IL CASO

Idroelettrico sul Vajont: la Provincia di Belluno dice no

Voto unanime in consiglio, così come del Comune di Longarone, contro il progetto di una società friulana per una centrale ai piedi della diga, nel territorio di Erto Casso, vicino al confine regionale: la zona fu teatro della tragedia del 1963 e ora si riaccende il dibattito fra memoria e nuovo sfruttamento energetico



La Provincia di Belluno ribadisce all'unanimità il no a una ripresa dello sfruttamento idroelettrico sul Vajont, l'area teatro della tragedia che provocò quasi duemila vittime nel 1963.

La contrarietà è stata espressa dal consiglio provinciale con l'approvazione di un ordine del giorno sostenuto dalla maggioranza e dall'opposizione.

Pochi giorni prima a confermare il proprio dissenso su progetti energetici di questo tipo era stato il Comune di Longarone, la cittadina bellunese che fu spazzata via così come Erto (Pordenone), quando 63 anni fa una gigantesca frana di 260 milioni di metri cubi di roccia e fango si staccò dal monte Toc finendo nel grande lago artificiale e sollevando un'onda di acqua e detriti che si abbattè poi a valle dopo aver oltrepassato la diga, situata in una gola in provincia di Pordenone, sul confine tra Friuli Venezia Giulia e Veneto.
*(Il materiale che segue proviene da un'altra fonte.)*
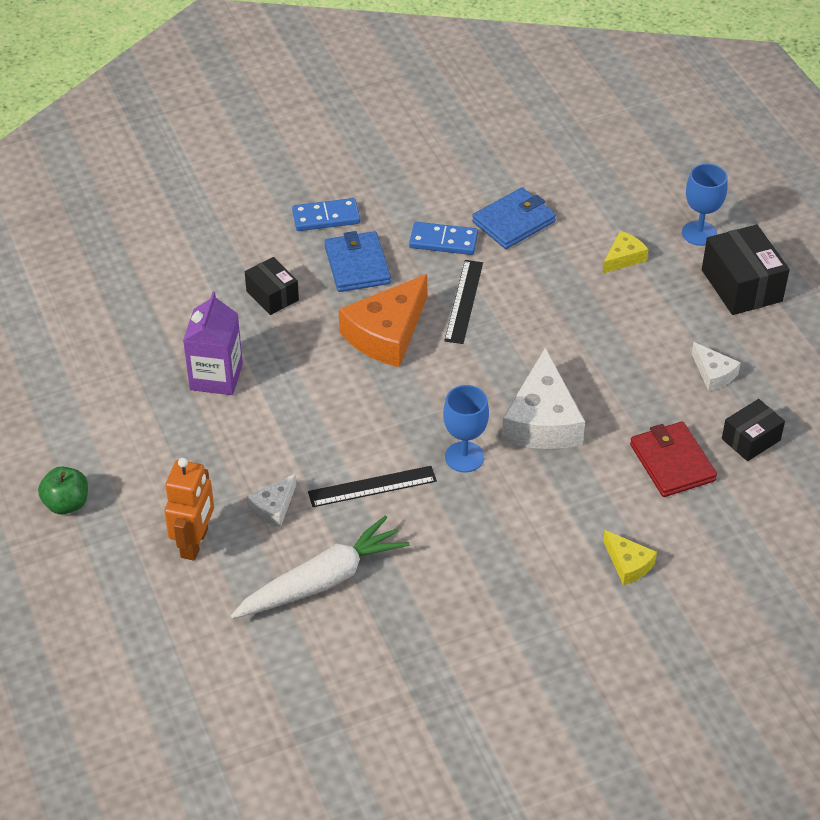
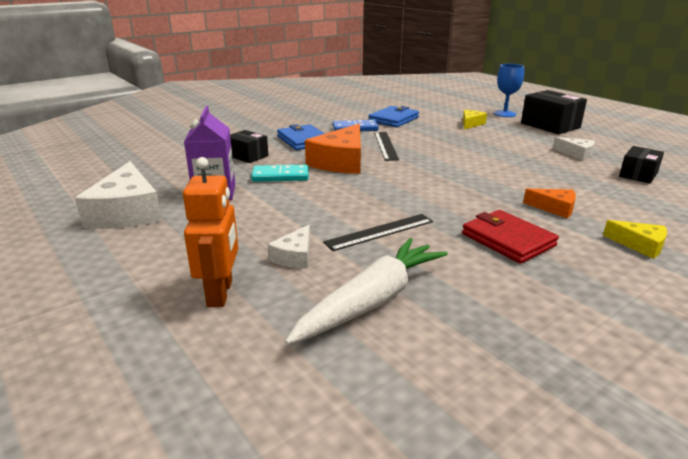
camera: 15 degrees left, 20 degrees down
(66, 504) = (70, 284): green apple -> none
(300, 354) = (280, 176): none -> turquoise domino
(326, 217) = (273, 128): blue domino -> none
(464, 457) = (444, 207): blue goblet -> none
(542, 420) = (486, 183): white cheese -> white cheese (127, 212)
(588, 485) = (554, 208): none -> orange cheese
(672, 462) = (601, 190): red wallet -> red wallet (508, 240)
Il nuovo progetto, in territorio friulano, è proposto dalla società Welly Red e prevede la costruzione di una centrale idroelettrica (potenza nominale di circa 1,8 Mw) ai piedi della diga, nel territorio comunale di Erto e Casso (la cui amministrazione si è espressa favorevolmente).

Attualmente il progetto risulta in fase di valutazione da parte delle autorità regionali del Friuli Venezia Giulia.
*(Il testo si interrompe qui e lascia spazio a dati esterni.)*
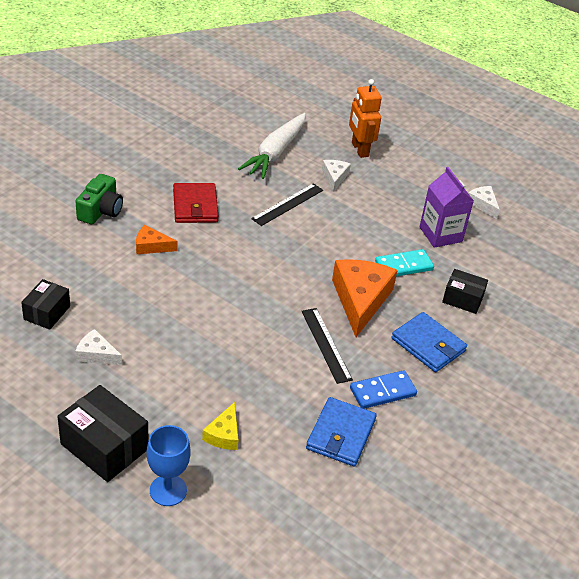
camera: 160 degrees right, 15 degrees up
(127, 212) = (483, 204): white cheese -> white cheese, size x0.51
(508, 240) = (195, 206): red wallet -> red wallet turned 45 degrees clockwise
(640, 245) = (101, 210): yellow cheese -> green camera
Un secondo progetto (378 Kw) era stato proposto dalla Compagnia Energetica Bellunese (Ceb), in un punto parecchio più a valle, nel comune di Longarone, presso la confluenza tra il torrente Vajont e il fiume Piave, ma al momento l'iter è stato soispeso per approfondimenti.

Nel dettaglio, secondo quanto riportato dalla stampa locale ripresa dall'agenzia Ansa, il progetto friulano prevede la realizzazione di una centrale idroelettrica che sfrutterebbe le portate già in transito nella galleria di scarico del "lago residuo C", il bacino formatosi dopo la frana del monte Toc.

L'acqua verrebbe intercettata poco prima dello sbocco della galleria, convogliata attraverso una condotta posta in un pozzo verticale e utilizzata per alimentare turbine installate in una centrale realizzata in caverna alla base della forra del Vajont.

Dopo la produzione di energia, l'acqua verrebbe restituita nello stesso tratto del torrente, senza creare tratti in secca. La potenza nominale prevista è di circa 1,8 megawatt, con una produzione annua stimata in oltre 13 gigawattora.

L'iniziativa è "erede" di un progetto che risale al 1996 mai realizzato anche per le forti resistenze incontrate all'interno delle comunità colpite dalla tragedia del 1963.

Il computo metrico estimativo quantifica in 12 milioni il costo complessivo dell'opera. In base alla producibilità stimata, il rientro economico atteso viene indicato in circa 1.662.500 euro all'anno. 

Nella foto Ansa, la diga oggi e sullo sfondo l'abitato di Longarone.